Denis Balibouse/Reuters
Denis Balibouse/Reuters

OMS anuncia reforma financeira enquanto encara novos desafios

Crise fez diminuir o volume de contribuições fixas voluntárias dos Estados-membros da OMS

Efe

16 Maio 2011 | 15h47

Genebra - A Organização Mundial da Saúde (OMS) inaugurou nesta segunda-feira sua 64ª Assembleia Mundial perante uma iminente reforma financeira, sob a sombra de sua polêmica gestão da pandemia de gripe A e dos novos desafios para a saúde, como os acidentes nucleares.

Os representantes dos 193 Estados-membros da OMS, entre eles muitos ministros da Saúde, que debaterão até o dia 24 diversos assuntos da agenda global de saúde, escutaram a diretora geral do organismo, Margaret Chan, colocar a necessidade imperiosa de realizar uma profunda reforma financeira da instituição.

"A reforma é essencial e a OMS vai embarcar na maior reforma administrativa, de gestão e financeira de seus 63 anos de história", disse Chan em seu discurso perante os cerca de 2 mil delegados.

Chan assegurou que quando começou a crise financeira mundial, no final de 2007, "fomos advertidos por especialistas externos que aceitássemos a crise não como uma indisposição temporária que devia ser administrada com medidas temporárias, mas como o começo de uma nova era de austeridade econômica, e nós aceitamos esse conselho".

Por isso, se introduziram medidas de redução de custos e "tivemos que cortar algumas de nossas áreas tradicionais de trabalho".

Chan reconheceu que "a crise financeira bateu em muitos de nossos doadores tradicionais" e que "esta nova era de austeridade financeira reduziu os fundos disponíveis para os programas de saúde nacionais e para a ajuda oficial ao desenvolvimento".

Um dos efeitos da crise mundial é que as contribuições fixas voluntárias dos Estados-membros da OMS não deixaram de cair nos últimos anos, até o ponto que Chan prevê um déficit de US$ 300 milhões para este ano.
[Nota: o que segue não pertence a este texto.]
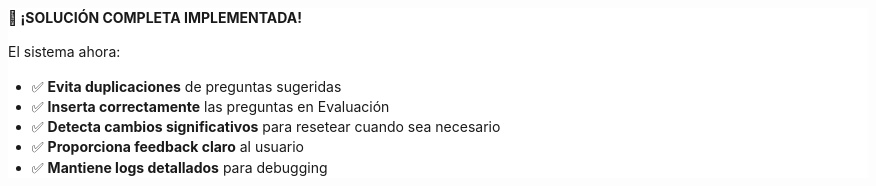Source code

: 
**🎯 ¡SOLUCIÓN COMPLETA IMPLEMENTADA!**

El sistema ahora:
- ✅ **Evita duplicaciones** de preguntas sugeridas
- ✅ **Inserta correctamente** las preguntas en Evaluación
- ✅ **Detecta cambios significativos** para resetear cuando sea necesario
- ✅ **Proporciona feedback claro** al usuario
- ✅ **Mantiene logs detallados** para debugging 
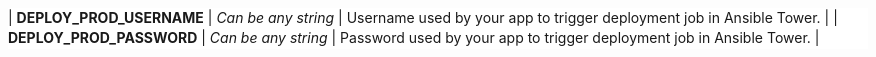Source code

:| **DEPLOY_PROD_USERNAME**      | _Can be any string_                                                                          | Username used by your app to trigger deployment job in Ansible Tower.                                      |
| **DEPLOY_PROD_PASSWORD**      | _Can be any string_                                                                          | Password used by your app to trigger deployment job in Ansible Tower.                                      |
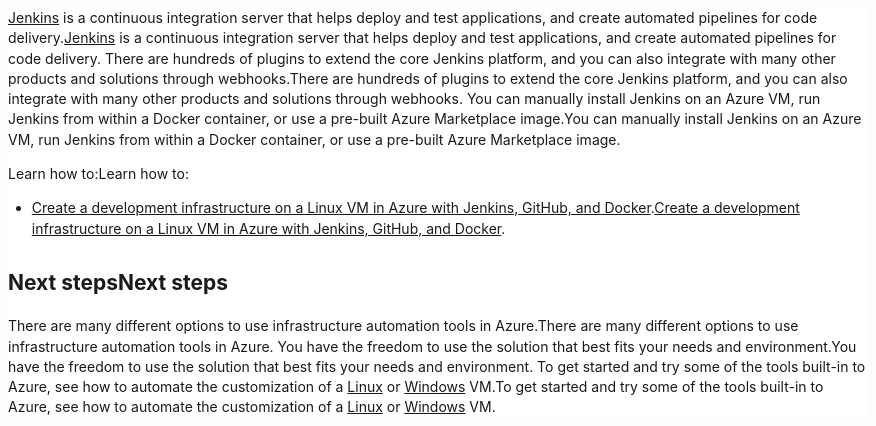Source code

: <span data-ttu-id="5356e-241">[Jenkins](https://www.jenkins.io) is a continuous integration server that helps deploy and test applications, and create automated pipelines for code delivery.</span><span class="sxs-lookup"><span data-stu-id="5356e-241">[Jenkins](https://www.jenkins.io) is a continuous integration server that helps deploy and test applications, and create automated pipelines for code delivery.</span></span> <span data-ttu-id="5356e-242">There are hundreds of plugins to extend the core Jenkins platform, and you can also integrate with many other products and solutions through webhooks.</span><span class="sxs-lookup"><span data-stu-id="5356e-242">There are hundreds of plugins to extend the core Jenkins platform, and you can also integrate with many other products and solutions through webhooks.</span></span> <span data-ttu-id="5356e-243">You can manually install Jenkins on an Azure VM, run Jenkins from within a Docker container, or use a pre-built Azure Marketplace image.</span><span class="sxs-lookup"><span data-stu-id="5356e-243">You can manually install Jenkins on an Azure VM, run Jenkins from within a Docker container, or use a pre-built Azure Marketplace image.</span></span>

<span data-ttu-id="5356e-244">Learn how to:</span><span class="sxs-lookup"><span data-stu-id="5356e-244">Learn how to:</span></span>

- <span data-ttu-id="5356e-245">[Create a development infrastructure on a Linux VM in Azure with Jenkins, GitHub, and Docker](../articles/virtual-machines/linux/tutorial-jenkins-github-docker-cicd.md).</span><span class="sxs-lookup"><span data-stu-id="5356e-245">[Create a development infrastructure on a Linux VM in Azure with Jenkins, GitHub, and Docker](../articles/virtual-machines/linux/tutorial-jenkins-github-docker-cicd.md).</span></span>


## <a name="next-steps"></a><span data-ttu-id="5356e-246">Next steps</span><span class="sxs-lookup"><span data-stu-id="5356e-246">Next steps</span></span>
<span data-ttu-id="5356e-247">There are many different options to use infrastructure automation tools in Azure.</span><span class="sxs-lookup"><span data-stu-id="5356e-247">There are many different options to use infrastructure automation tools in Azure.</span></span> <span data-ttu-id="5356e-248">You have the freedom to use the solution that best fits your needs and environment.</span><span class="sxs-lookup"><span data-stu-id="5356e-248">You have the freedom to use the solution that best fits your needs and environment.</span></span> <span data-ttu-id="5356e-249">To get started and try some of the tools built-in to Azure, see how to automate the customization of a [Linux](../articles/virtual-machines/linux/tutorial-automate-vm-deployment.md) or [Windows](../articles/virtual-machines/windows/tutorial-automate-vm-deployment.md) VM.</span><span class="sxs-lookup"><span data-stu-id="5356e-249">To get started and try some of the tools built-in to Azure, see how to automate the customization of a [Linux](../articles/virtual-machines/linux/tutorial-automate-vm-deployment.md) or [Windows](../articles/virtual-machines/windows/tutorial-automate-vm-deployment.md) VM.</span></span>
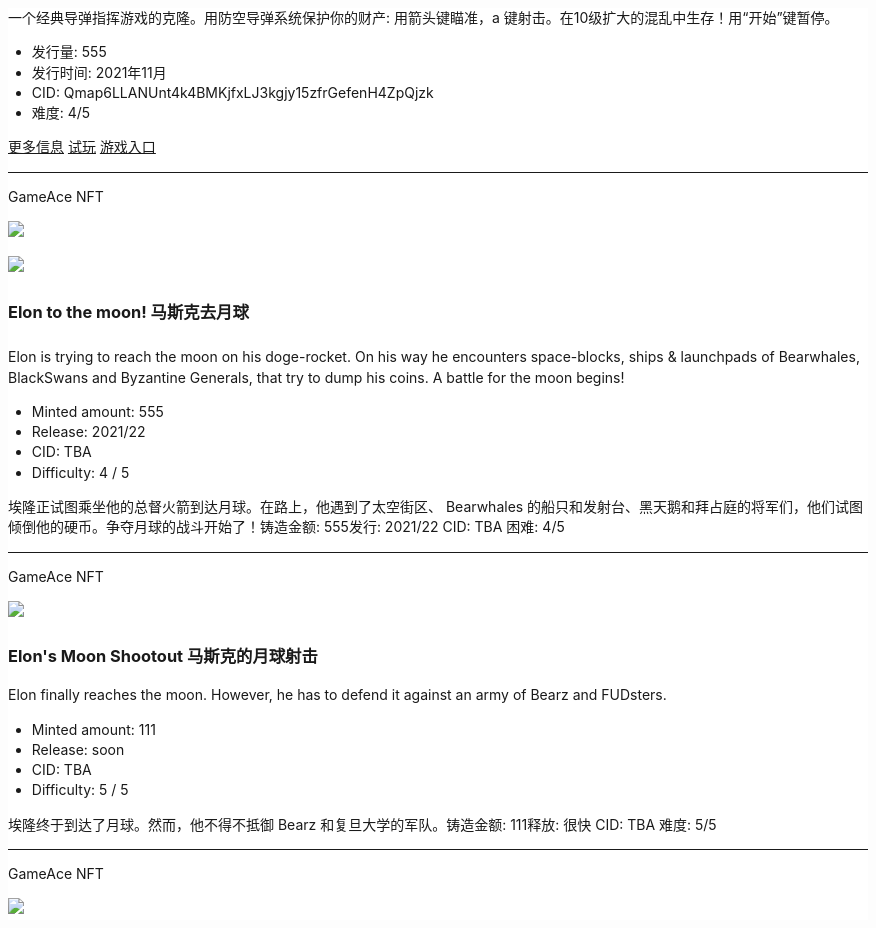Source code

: 一个经典导弹指挥游戏的克隆。用防空导弹系统保护你的财产: 用箭头键瞄准，a 键射击。在10级扩大的混乱中生存！用“开始”键暂停。
* 发行量: 555
* 发行时间: 2021年11月 
* CID: Qmap6LLANUnt4k4BMKjfxLJ3kgjy15zfrGefenH4ZpQjzk
* 难度: 4/5

[更多信息](https://gameace.at/#/missile) 
[试玩](https://gameace.mypinata.cloud/ipfs/QmWbzhygnViHZqEZg6LAHnJx8Dm3CEKB2AHf2FHgTWP2Pa/) 
[游戏入口](https://gameace.mypinata.cloud/ipfs/Qmap6LLANUnt4k4BMKjfxLJ3kgjy15zfrGefenH4ZpQjzk/)

---

GameAce NFT

![](https://gameace.at/ElonMoonCartridge2.5c9a7960.png)

![](https://gameace.at/elon-concept.46ba3c96.png)

### Elon to the moon! 马斯克去月球

### 

Elon is trying to reach the moon on his doge-rocket. On his way he encounters space-blocks, ships & launchpads of Bearwhales, BlackSwans and Byzantine Generals, that try to dump his coins. A battle for the moon begins!

*   Minted amount: 555
*   Release: 2021/22
*   CID: TBA
*   Difficulty: 4 / 5

埃隆正试图乘坐他的总督火箭到达月球。在路上，他遇到了太空街区、 Bearwhales 的船只和发射台、黑天鹅和拜占庭的将军们，他们试图倾倒他的硬币。争夺月球的战斗开始了！铸造金额: 555发行: 2021/22 CID: TBA 困难: 4/5

---

GameAce NFT

![](https://gameace.at/ShootoutCartridge.a22b8548.png)

### Elon's Moon Shootout 马斯克的月球射击

Elon finally reaches the moon. However, he has to defend it against an army of Bearz and FUDsters.

*   Minted amount: 111
*   Release: soon
*   CID: TBA
*   Difficulty: 5 / 5

埃隆终于到达了月球。然而，他不得不抵御 Bearz 和复旦大学的军队。铸造金额: 111释放: 很快 CID: TBA 难度: 5/5

---

GameAce NFT

![](https://gameace.at/question.627625bc.png)
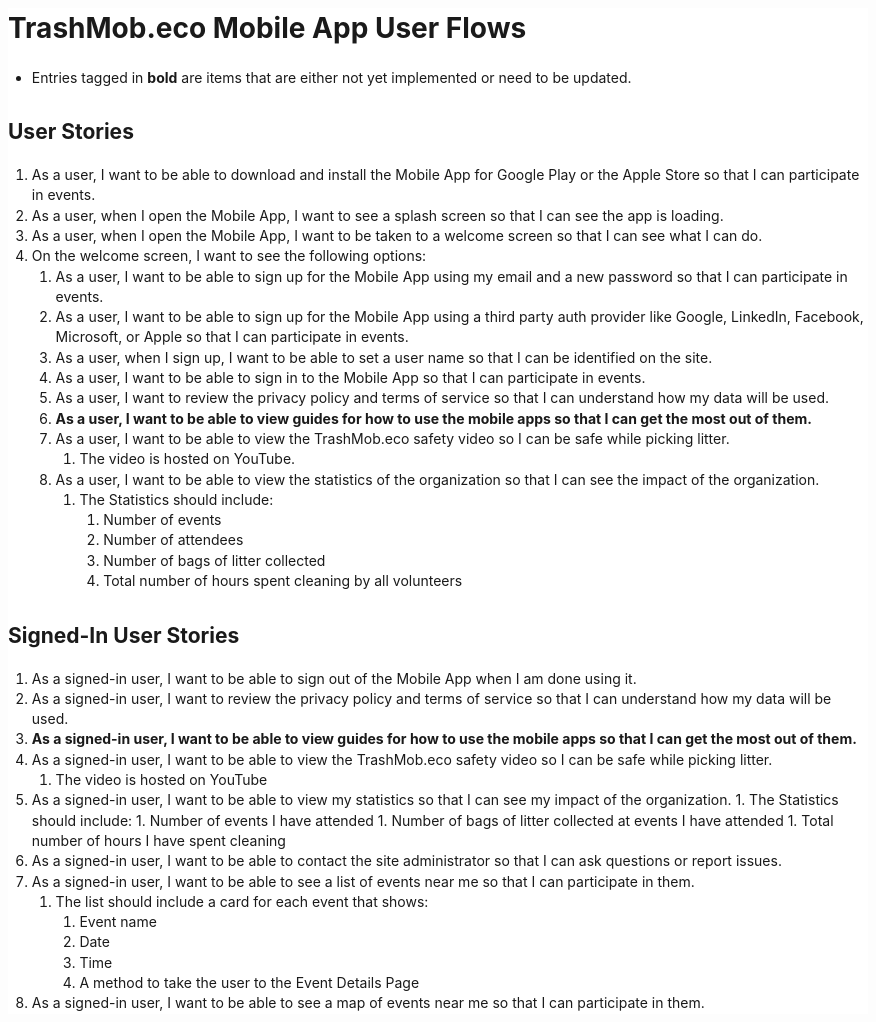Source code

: # TrashMob.eco Mobile App User Flows

- Entries tagged in **bold** are items that are either not yet implemented or need to be updated.

## User Stories

1. As a user, I want to be able to download and install the Mobile App for Google Play or the Apple Store so that I can participate in events.
1. As a user, when I open the Mobile App, I want to see a splash screen so that I can see the app is loading.
1. As a user, when I open the Mobile App, I want to be taken to a welcome screen so that I can see what I can do.
1. On the welcome screen, I want to see the following options:
	1. As a user, I want to be able to sign up for the Mobile App using my email and a new password so that I can participate in events.
	1. As a user, I want to be able to sign up for the Mobile App using a third party auth provider like Google, LinkedIn, Facebook, Microsoft, or Apple so that I can participate in events.
	1. As a user, when I sign up, I want to be able to set a user name so that I can be identified on the site.
	1. As a user, I want to be able to sign in to the Mobile App so that I can participate in events.
	1. As a user, I want to review the privacy policy and terms of service so that I can understand how my data will be used.
	1. **As a user, I want to be able to view guides for how to use the mobile apps so that I can get the most out of them.**
	1. As a user, I want to be able to view the TrashMob.eco safety video so I can be safe while picking litter.
		1. The video is hosted on YouTube.
	1. As a user, I want to be able to view the statistics of the organization so that I can see the impact of the organization.
		1. The Statistics should include:
			1. Number of events
			1. Number of attendees
			1. Number of bags of litter collected
			1. Total number of hours spent cleaning by all volunteers

## Signed-In User Stories

1. As a signed-in user, I want to be able to sign out of the Mobile App when I am done using it.
1. As a signed-in user, I want to review the privacy policy and terms of service so that I can understand how my data will be used.
1. **As a signed-in user, I want to be able to view guides for how to use the mobile apps so that I can get the most out of them.**
1. As a signed-in user, I want to be able to view the TrashMob.eco safety video so I can be safe while picking litter.
	1. The video is hosted on YouTube
1. As a signed-in user, I want to be able to view my statistics so that I can see my impact of the organization.
		1. The Statistics should include:
			1. Number of events I have attended
			1. Number of bags of litter collected at events I have attended
			1. Total number of hours I have spent cleaning
1. As a signed-in user, I want to be able to contact the site administrator so that I can ask questions or report issues.
1. As a signed-in user, I want to be able to see a list of events near me so that I can participate in them.
	1. The list should include a card for each event that shows:
		1. Event name
		1. Date
		1. Time
		1. A method to take the user to the Event Details Page
1. As a signed-in user, I want to be able to see a map of events near me so that I can participate in them.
Segundo algumas fontes, os cortes orçamentários previstos implicariam a eliminação de 300 dos mais de 2 mil postos de trabalho de Genebra, assim como reduções nas funções do organismo.

Mas a queda nas contribuições públicas não se devem só à crise, mas também à polêmica gestão que a OMS realizou em torno da pandemia da gripe A, quando as advertências apocalípticas da agência sanitária levaram aos Governos a efetuar enormes despesas em vacinas que nunca se utilizaram.

A OMS foi então acusada de falta de independência e de estar submetida aos interesses da indústria farmacêutica, e diversas ONG advertem que a redução do financiamento público levará ao organismo a depender ainda mais do setor privado.

Precisamente em torno da gripe A, os participantes da Assembleia terão que considerar o relatório elaborado pelo Comitê encarregado de analisar se a OMS atuou corretamente.

Chan voltou a defender o papel desempenhado pela instituição nesta segunda-feira e adiantou que "o relatório exonera a OMS" de "ter declarado uma pandemia para encher os bolsos da indústria".

Por outra lado, o recente acidente nuclear da central japonesa de Fukushima, como consequência do terremoto e posterior tsunami do dia 11 de março, levantou o espinhoso assunto da relação entre energia atômica e a saúde.

A coalizão de ONG "Por uma OMS independente", que luta há anos para que se reconheçam os danos à saúde causados pelo acidente nuclear de Chernobyl, enviaram uma carta aberta a Chan pedindo mais uma vez que a OMS não se submeta aos ditados da Agência Internacional de Energia Atômica (AIEA).

O milionário e filantropo Bill Gates, deve discursar na terça-feira e pedir aos ministros da Saúde para priorizem as vacinas a fim de salvar milhões de vidas.